A Lone Warrior

May 30, 2011
A lone warrior stood, among the fields of grain. Golden light filtered through, giving the alien place an unearthly like quality. Streaks of red ran from his calf, flowing onto the ground creating a torrent of blood. He stood there, facing the sun. People with piercings and dyed hair stood on the cliff face before him.

Warriors littered the field, more than 300. One had an arrow sticking through his still beating heart. He gasped, and then died. Spears and arrows littered the battlefield, some sticking straight up from the brave fighters, others littering the ground, sticking up at odd angles.

The lone warrior stood, facing the people on the cliff above him. He raised his arms, and as he did, he remembered everything.

He remembered the feeling of pain as the spear hit his calf, pulling it out and gritting his teeth against the pain. He remembered his son and wife at home, and prayed to the gods that they would be safe. He remembered sleeping on his first night of training, waiting, silently for the day they would take him out of that hell.

He remembered the joy of his son being born, proudly waiting for him to grow into a strong man, a strong warrior like his father. He remembered the feeling of uncertainty of being married to his wife, not knowing her then. He remembered gradually falling in love with her, seeing her strength and her courage, even when his failed.

He remembered his older brother, killed in a war, facing the enemy. He remembered his younger brother, hoping he would not have to suffer as he did. He remembered the lines of his oath as he joined his service, pledging and praying that he would die with honor and glory.

He remembered his sisters, shy and quiet, then attacking when you least expected it. He remembered the day his son was taken away for the training that he was bound to face one day. He remembered his whole life, passing him by, waiting for his moment of glory, the moment he would be remembered, the moment they would erect a statue of him, crying out his name in awe.

He stood there now, looking around at his fallen comrades. He saw the face of his friend, soaked with blood, the once handsome face unrecognizable. He remembered how they had fought against each other in training, but still become fast friends, once they had become equal to each other in combat.

He saw the face of his enemy, lying there. His eyes were glazed, and his mouth had stains around it. He saw the glint of piercings, the boldness of the dyed hair. He remembered fighting against him, struggling to kill him with his sword. His knife was badly stained with blood, blood from the face of his enemy.

He saw the wheat wave slowly in the wind. He reached out and felt the familiar graininess. He felt the smooth stalk give way to the rough, spiky top. He felt the calm when he touched it, and felt the simple joy of the plant growing, proving that such a useful thing could come out of such a small seed.

He remembered his days in training, the hard work of slogging back and forth the wooden planks, the cruel beatings of the drum which seemed to mock him.
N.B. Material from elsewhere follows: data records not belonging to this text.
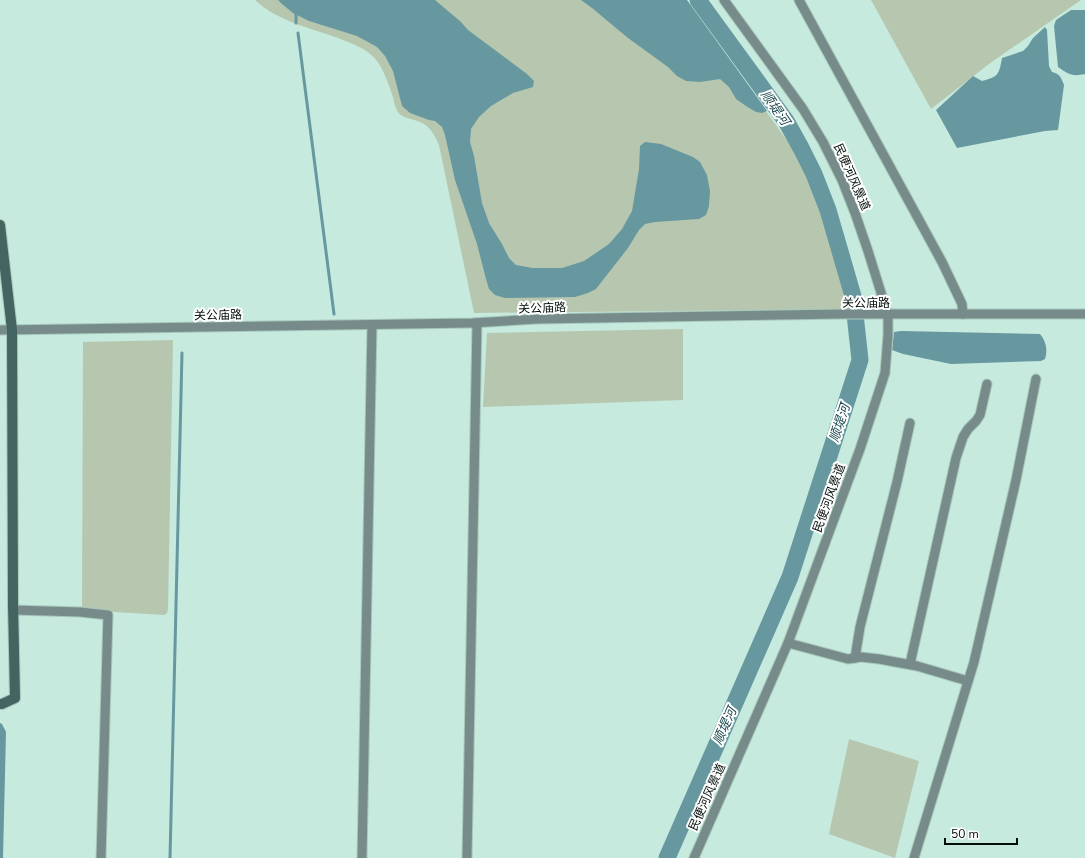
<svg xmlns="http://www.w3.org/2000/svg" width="1085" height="858" font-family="'Nunito Sans','Noto Sans SC',sans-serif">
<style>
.green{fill:#b7c7af}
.water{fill:#6798a0}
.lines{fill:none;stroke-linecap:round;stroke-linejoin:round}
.stream{stroke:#6798a0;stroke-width:3}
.river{stroke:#6798a0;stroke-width:17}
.street-casing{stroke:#a7c7bb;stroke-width:11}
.secondary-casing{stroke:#a7c7bb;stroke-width:12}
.street{stroke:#778c8a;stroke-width:9}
.secondary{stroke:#446462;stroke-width:10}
.labels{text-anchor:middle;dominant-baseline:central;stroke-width:4;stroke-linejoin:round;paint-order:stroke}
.street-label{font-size:12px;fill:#030e0b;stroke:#fff}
.water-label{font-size:13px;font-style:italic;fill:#18464d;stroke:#fff}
</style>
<rect width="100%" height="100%" fill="#c6eadd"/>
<g class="green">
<path d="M255 0H686L791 146 807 177 821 213 840 270 846 297 847 309 474 313 439 145C434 134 429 124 417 121 410 118 402 118 398 112 395 108 394 102 393 97 390 88 383 68 377 61 367 48 352 44 338 38 310 28 277 21 255 0Z"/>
<polygon points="871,0 1081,0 989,64 931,109"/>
<polygon points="683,329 683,400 483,407 487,333"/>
<polygon points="173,340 168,609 167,613 164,615 82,610 83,342"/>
<polygon points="849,739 919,761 895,858 829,834"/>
</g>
<g class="water">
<polygon points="278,0 435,0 461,22 468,30 527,74 534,81 533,87 513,93 491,106 479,117 471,129 470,142 474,156 482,203 489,223 502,244 509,258 516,265 533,268 562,268 584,261 609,244 622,229 632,211 639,169 640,146 645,142 661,144 693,157 700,162 707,175 710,191 709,206 706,215 699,219 655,222 645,224 639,230 628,248 596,289 588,293 575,297 505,298 495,295 489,289 486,279 477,244 455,180 445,135 442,127 435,121 429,120 410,113 402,106 393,71 385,56 377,47 357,36 309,21 293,13 282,4"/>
<polygon points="581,0 687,0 767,111 762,113 756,112 746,106 736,99 729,87 720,79 700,82 686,81 677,76 668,67 628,38 592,8"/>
<path d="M1071 10H1085V74C1072 77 1068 74 1058 67L1054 26 1056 20Z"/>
<path d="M1045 27 1047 30 1049 66 1052 72C1060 74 1061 77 1064 85L1058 130 1045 131 957 148 936 110 973 76 982 81C998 77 999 75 1002 58L1023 51 1028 46 1033 38Z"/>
<path d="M901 331 1040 334C1046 341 1048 350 1045 359L1041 361 951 364 903 354 892 350 894 332Z"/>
<polygon points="0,723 2,724 6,732 3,858 0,858"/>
</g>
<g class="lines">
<g class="stream">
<polyline points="296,23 296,14"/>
<polyline points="298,33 334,314"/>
<polyline points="170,858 182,353"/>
</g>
<polyline class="river" points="667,858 790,577 860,360 853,296 828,210 814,174 801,148 786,121 698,0"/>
<defs>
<g id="street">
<polyline points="799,0 942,262 962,304 963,314"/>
<polyline points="0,330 472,323 537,319 841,314 1085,314"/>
<polyline points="13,610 80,612 108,615 101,858"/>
<polyline points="788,643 848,659 861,657 879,659 917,666 968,681"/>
<polyline points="855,658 860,627 897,482 910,423"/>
<polyline points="910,664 956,458 963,437 968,429 976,421 980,415 987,384"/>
<polyline points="362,858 372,325"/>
<polyline points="467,858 477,323"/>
<polyline points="694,858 788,643 860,449 885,373 888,335 888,315 868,251 855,213 842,180 823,142 803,109 724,0"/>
<polyline points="914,858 974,662 1016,480 1036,379"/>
</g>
<polyline id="secondary" points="0,225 12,330 13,604 15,698 2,704 0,704"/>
</defs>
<use href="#street" class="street-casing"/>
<use href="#secondary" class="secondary-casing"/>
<use href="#street" class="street"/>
<use href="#secondary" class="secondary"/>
</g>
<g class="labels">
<g class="street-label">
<text transform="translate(852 177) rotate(66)">民便河风景道</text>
<text x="866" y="303">关公庙路</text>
<text transform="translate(542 308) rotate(-2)">关公庙路</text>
<text transform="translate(218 315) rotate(-1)">关公庙路</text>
<text transform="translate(829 498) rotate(-70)">民便河风景道</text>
<text transform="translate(707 797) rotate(-66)">民便河风景道</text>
</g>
<g class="water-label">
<text transform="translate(775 108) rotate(55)">顺堤河</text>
<text transform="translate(840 423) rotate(-72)">顺堤河</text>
<text transform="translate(725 726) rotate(-66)">顺堤河</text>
</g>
</g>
<path d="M945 838v6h72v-6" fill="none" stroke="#030e0b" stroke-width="2"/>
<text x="951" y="838" font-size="12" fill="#030e0b" stroke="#ffffff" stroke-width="3" paint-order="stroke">50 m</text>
</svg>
He remembered feeling the lash of the whips on his back, the scars that were still there. He remembered the day he had gotten in to a fight, and came away with a swollen face only a mother could love.

Time seemed to slow down. He looked up to the cliffs, and raised his arms. He faced the enemy, and looked the leader in the eyes. The leader looked back, and the lone warrior could see what was in his face. Grudging respect. The warrior was at peace now, knowing he had defended his homeland with all his might and will.

He was ready. The leader of the enemy moved his hand. The sky darkened with a wall of arrows. The lone soldier stood there, waiting. The arrows pierced him, killing him instantly. He fell backward into the earth, the waving wheat ready to catch their king. The turned red with the spray of blood.

The lone warrior had had his wish. For many years, his battle was talked about, his bravery praised. The lone warrior had made his last stand.